Since it doesn’t require certain, precious, reagents, the Yale researchers estimate that running it would probably cost only up to $10, according to the Post. Also, unlike the nasal swab test, SalivaDirect doesn’t require trained clinical staff, enabling them to attend to other urgent matters and minimizing exposure risk.

Yale plans to make its testing protocol open source so that other labs can implement the method themselves using an array of commercially available products, the FDA statement noted — indeed, the test doesn’t need proprietary equipment. This could cut costs and the time it takes to get results, while expanding testing frequency. Labs can scale up the testing method, available immediately, so it can be rolled out in the next few weeks, STAT reports.
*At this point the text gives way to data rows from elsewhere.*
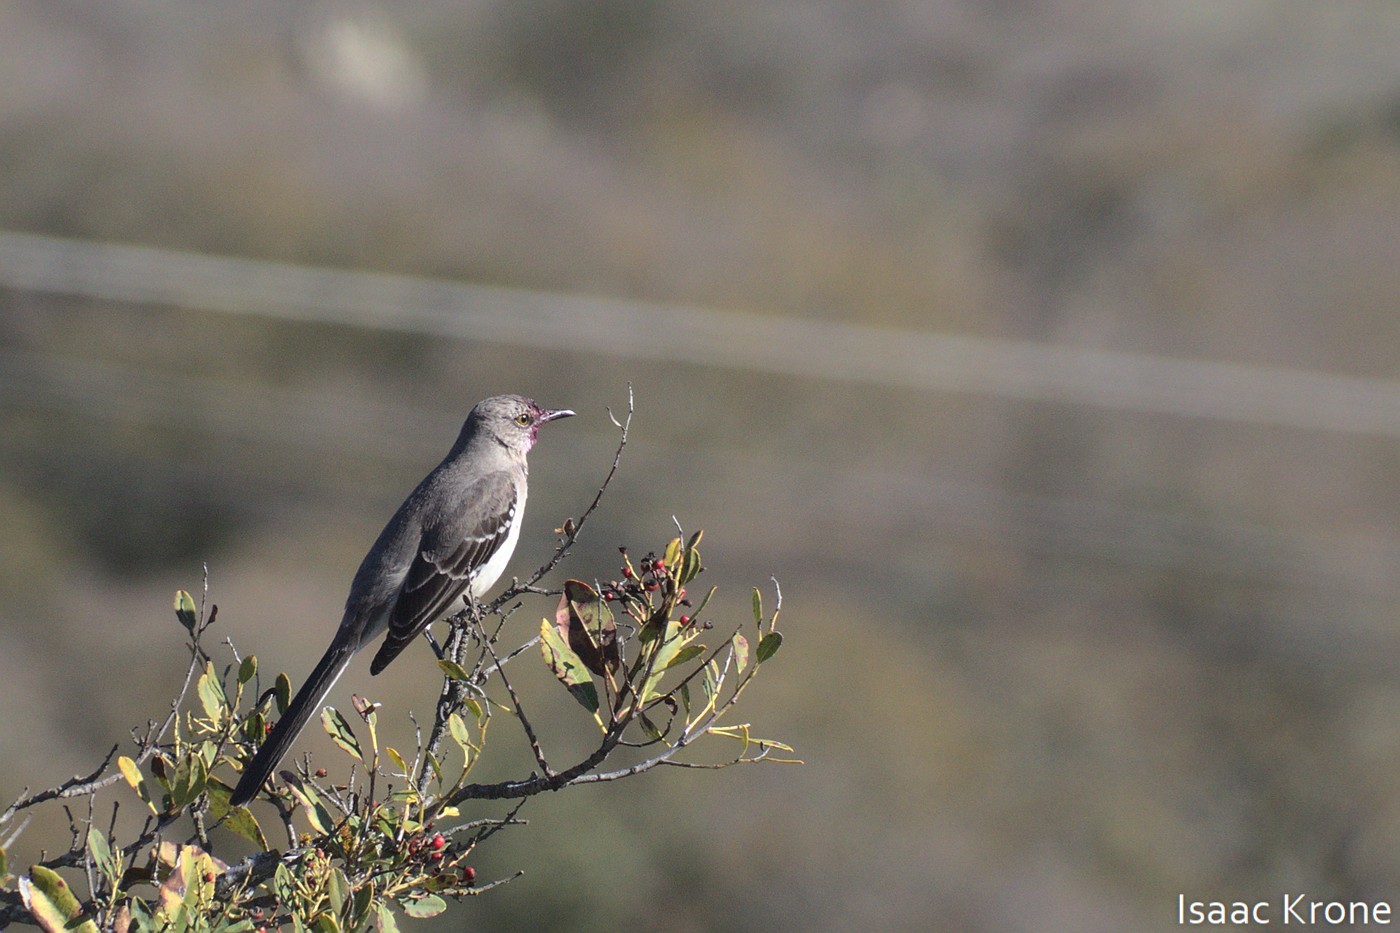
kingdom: Animalia
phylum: Chordata
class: Aves
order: Passeriformes
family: Mimidae
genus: Mimus
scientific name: Mimus polyglottos
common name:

A research group led by Martin Burke, a chemist at the University of Illinois at Urbana-Champaign, is among one of the labs the Yale team is working with to authorize more tests. He’s devised and launched a similar saliva test to screen more the 50,000 students and others on campus, per the Post. Students can get tested at on-campus stations and receive results on an app in three to five hours, allowing the school to meet its goal of testing them twice a week. Data on the test’s sensitivity are pending, but Burke points to promising preliminary clinical findings.

Fast, frequent screening like that promised by SalivaDirect allows infected individuals to quarantine right away, before they pass on the novel coronavirus to others, the Post notes. "If cheap alternatives like SalivaDirect can be implemented across the country, we may finally get a handle on this pandemic, even before a vaccine,” Nathan Grubaugh, a Yale assistant professor of epidemiology who was involved in developed SalivaDirect, told CNN. Fingers crossed.